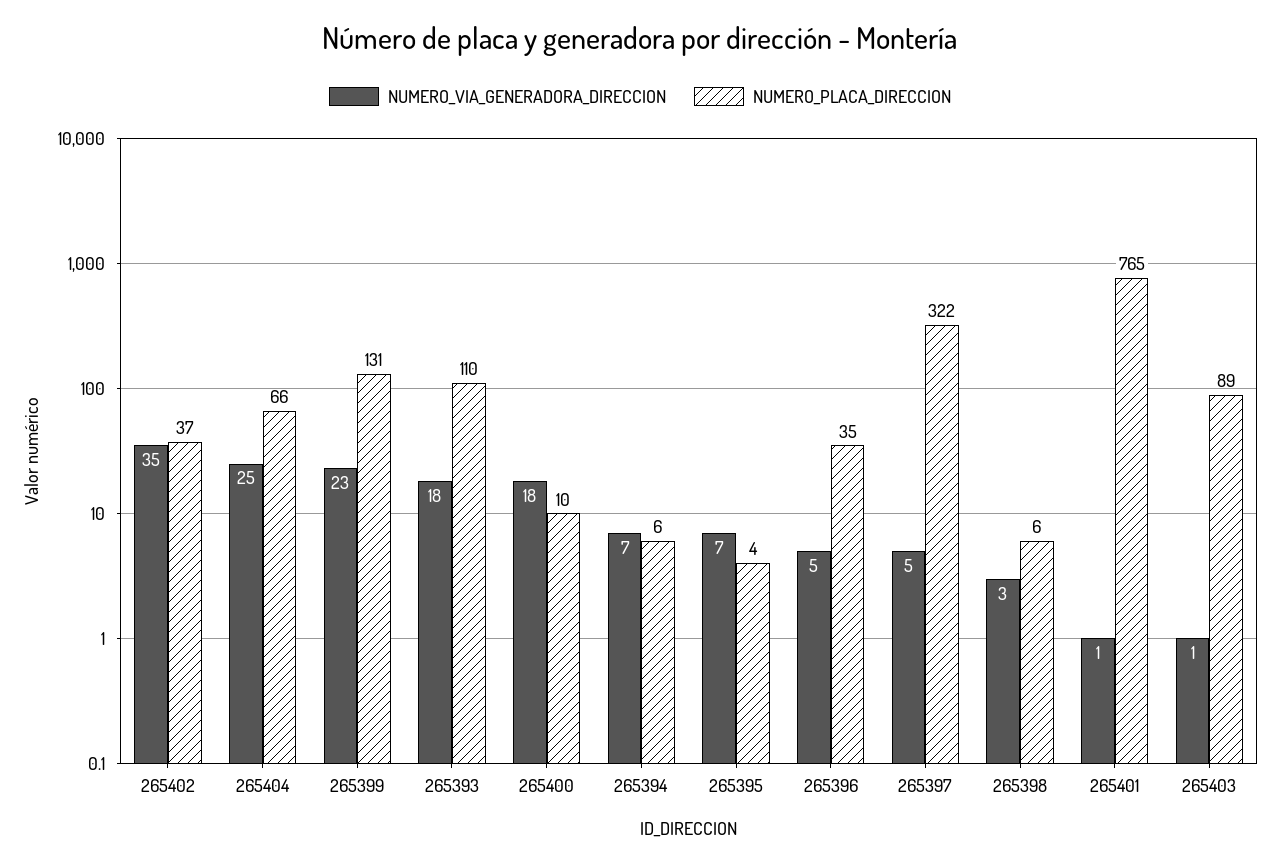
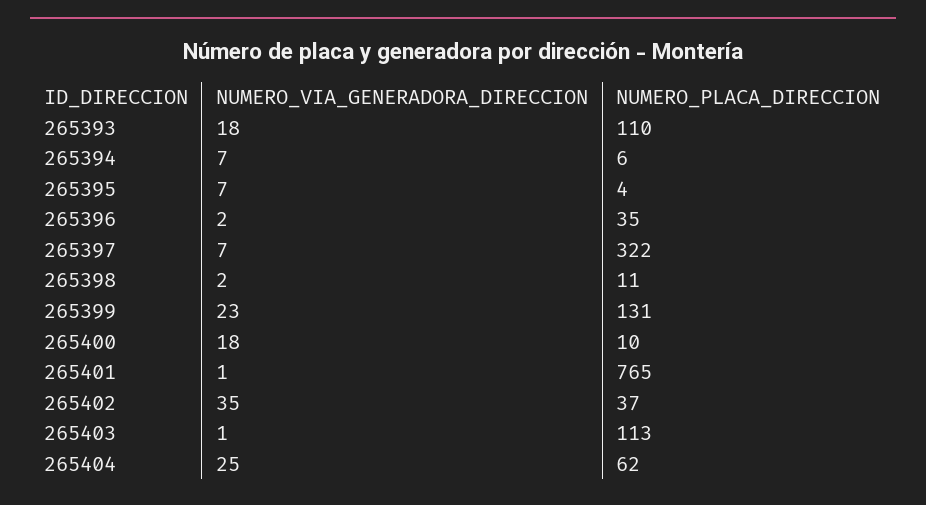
  {
    "NUMERO_VIA_GENERADORA_DIRECCION": {
      "265402": 35,
      "265404": 25,
      "265399": 23,
      "265393": 18,
      "265400": 18,
      "265394": 7,
      "265395": 7,
-     "265396": 5,
+     "265396": 2,
-     "265397": 5,
+     "265397": 7,
-     "265398": 3,
+     "265398": 2,
      "265401": 1,
      "265403": 1
    },
    "NUMERO_PLACA_DIRECCION": {
      "265402": 37,
-     "265404": 66,
+     "265404": 62,
      "265399": 131,
      "265393": 110,
      "265400": 10,
      "265394": 6,
      "265395": 4,
      "265396": 35,
      "265397": 322,
-     "265398": 6,
+     "265398": 11,
      "265401": 765,
-     "265403": 89
+     "265403": 113
    }
  }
--------
• **Exercise requirements**
Repeat the material above exactly; pictures do not belong in the copy.

• **Output for this task**
  {
    "NUMERO_VIA_GENERADORA_DIRECCION": {
      "265402": 35,
      "265404": 25,
      "265399": 23,
      "265393": 18,
      "265400": 18,
      "265394": 7,
      "265395": 7,
-     "265396": 5,
+     "265396": 2,
-     "265397": 5,
+     "265397": 7,
-     "265398": 3,
+     "265398": 2,
      "265401": 1,
      "265403": 1
    },
    "NUMERO_PLACA_DIRECCION": {
      "265402": 37,
-     "265404": 66,
+     "265404": 62,
      "265399": 131,
      "265393": 110,
      "265400": 10,
      "265394": 6,
      "265395": 4,
      "265396": 35,
      "265397": 322,
-     "265398": 6,
+     "265398": 11,
      "265401": 765,
-     "265403": 89
+     "265403": 113
    }
  }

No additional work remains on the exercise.